Our minds could of course jump around, to our memories of the past and imagined visions of the future. Vonnegut showed masterfully in Slaughter House 5 how shifting time perspectives could create greater literary depths. But in so doing, he also reminded us that we could never erase disasters that had befallen us with a dash of time-travelling. The bombing of Dresden, the massacre in Nanking, the inhumanity of Auschwitz, cannot be rubbed out of the space-time continuum. It is precisely because we can never change the past that we must strive for a better future.

12 October 2014

Nightmare on Downing Street

Dystopian novels should hold up a mirror to the horrors that await us if we do nothing to divert disturbing trends. In Whitehall through the Looking Glass, I painted a picture of life under a shameless plutocratic government. More recently, when giving my views to the Civil Service College, I warned that we might not be far off from the pervasive oppression portrayed in the story.

“In this timid new world, privatisation and deregulation will keep handing more power to large corporations until there are no viable checks or balances against them. Civil servants, on short-term contracts, will be made keenly aware that they have to spend time in the private sector to impress their corporate masters (inside and outside government). Those who cannot point to a successful track record of serving business interests are unlikely to reach the upper echelons of Whitehall.

And once a corporate-led government has consolidated its position, it will remove any obstacle to the development and application of advanced technology to expand its powerbase and the profits of its allies. In the absence of any genuine public scrutiny, the power of surveillance, information manipulation, and promotion of addictive consumerism will be deployed without constraint. Few civil servants will dare to blow the whistle. Those who do can expect a long prison sentence. And with 24/7 monitoring, probably with the aid of bio-technology, there is little chance of escaping detection.

A government conducted for the benefit of the business elite will also want to make sure the majority of the population are unable to pool their resources to act collectively. The rich will accordingly be liberated from paying taxes, public services will be largely dismantled, and welfare safety nets will vanish altogether.
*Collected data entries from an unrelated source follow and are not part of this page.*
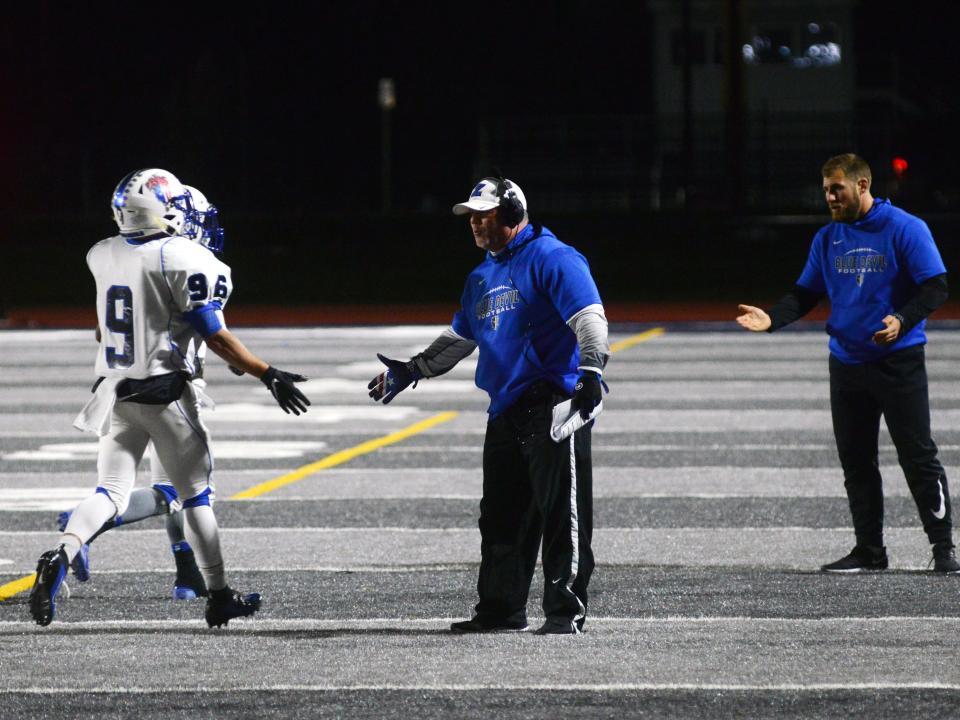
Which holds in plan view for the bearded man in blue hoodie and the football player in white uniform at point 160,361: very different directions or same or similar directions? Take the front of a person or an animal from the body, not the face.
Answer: very different directions

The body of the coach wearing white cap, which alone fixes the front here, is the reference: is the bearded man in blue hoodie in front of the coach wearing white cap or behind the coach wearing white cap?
behind

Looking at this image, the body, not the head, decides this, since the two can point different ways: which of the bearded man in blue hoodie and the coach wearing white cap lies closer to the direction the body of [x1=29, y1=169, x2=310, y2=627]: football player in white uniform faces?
the bearded man in blue hoodie

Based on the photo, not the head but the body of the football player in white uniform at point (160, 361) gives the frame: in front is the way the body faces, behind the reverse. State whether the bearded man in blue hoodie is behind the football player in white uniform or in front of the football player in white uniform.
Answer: in front

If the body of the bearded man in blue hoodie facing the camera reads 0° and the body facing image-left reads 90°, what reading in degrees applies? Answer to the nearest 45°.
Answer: approximately 45°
At the same time, corporate leaders in the government and the media (including the privatised BBC) will work seamlessly together to present the most vulnerable people as deserving of scorn and ill-treatment – thus diverting public frustration towards those least able to defend themselves.” (excerpts from ‘What would Whitehall be like in fifty years’ time?’, in Despatches, the Civil Service College newsletter: [p.2].)
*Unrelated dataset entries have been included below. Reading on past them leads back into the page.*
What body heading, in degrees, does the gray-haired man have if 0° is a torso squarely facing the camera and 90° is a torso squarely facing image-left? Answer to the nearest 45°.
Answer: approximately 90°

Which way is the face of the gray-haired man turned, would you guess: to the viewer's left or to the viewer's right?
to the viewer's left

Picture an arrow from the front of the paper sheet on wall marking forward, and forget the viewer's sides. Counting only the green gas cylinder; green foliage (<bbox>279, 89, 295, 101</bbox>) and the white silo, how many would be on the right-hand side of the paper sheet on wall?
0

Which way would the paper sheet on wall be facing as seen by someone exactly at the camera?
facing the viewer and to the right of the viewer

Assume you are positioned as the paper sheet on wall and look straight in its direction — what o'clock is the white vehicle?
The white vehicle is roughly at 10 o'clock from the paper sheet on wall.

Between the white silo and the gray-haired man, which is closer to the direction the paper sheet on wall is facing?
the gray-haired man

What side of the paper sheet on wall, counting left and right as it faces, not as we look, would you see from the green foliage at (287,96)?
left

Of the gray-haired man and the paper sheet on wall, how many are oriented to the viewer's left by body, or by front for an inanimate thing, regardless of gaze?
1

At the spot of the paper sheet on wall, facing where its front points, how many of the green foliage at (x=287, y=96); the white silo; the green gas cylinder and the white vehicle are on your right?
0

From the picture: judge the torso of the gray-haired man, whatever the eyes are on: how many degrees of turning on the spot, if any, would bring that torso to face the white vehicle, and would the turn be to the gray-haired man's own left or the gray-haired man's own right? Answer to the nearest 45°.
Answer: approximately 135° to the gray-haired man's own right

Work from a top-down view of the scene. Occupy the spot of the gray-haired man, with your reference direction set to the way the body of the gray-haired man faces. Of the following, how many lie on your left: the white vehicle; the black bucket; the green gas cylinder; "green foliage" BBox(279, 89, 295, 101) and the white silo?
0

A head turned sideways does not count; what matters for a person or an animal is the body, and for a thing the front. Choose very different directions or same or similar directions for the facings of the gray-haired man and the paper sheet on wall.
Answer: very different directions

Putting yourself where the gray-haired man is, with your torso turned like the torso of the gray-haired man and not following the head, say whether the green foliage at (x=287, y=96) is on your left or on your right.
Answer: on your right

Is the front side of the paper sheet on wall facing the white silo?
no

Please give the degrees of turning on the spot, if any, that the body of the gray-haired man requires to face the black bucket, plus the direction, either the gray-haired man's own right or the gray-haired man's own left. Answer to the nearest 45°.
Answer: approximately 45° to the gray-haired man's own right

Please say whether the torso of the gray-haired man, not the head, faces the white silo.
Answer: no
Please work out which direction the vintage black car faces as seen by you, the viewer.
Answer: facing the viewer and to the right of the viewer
Now we hear that the Government has just appointed as the chief executive of the British Civil Service someone who has had no experience as a civil servant, and whose sole credentials are a career in the private sector where he had presided over health and safety problems in the oil industry and disputes in pushing for more fracking. On top of his key public sector role, he is allowed to keep his £100,000 a year post with a brewing company. That is not fiction.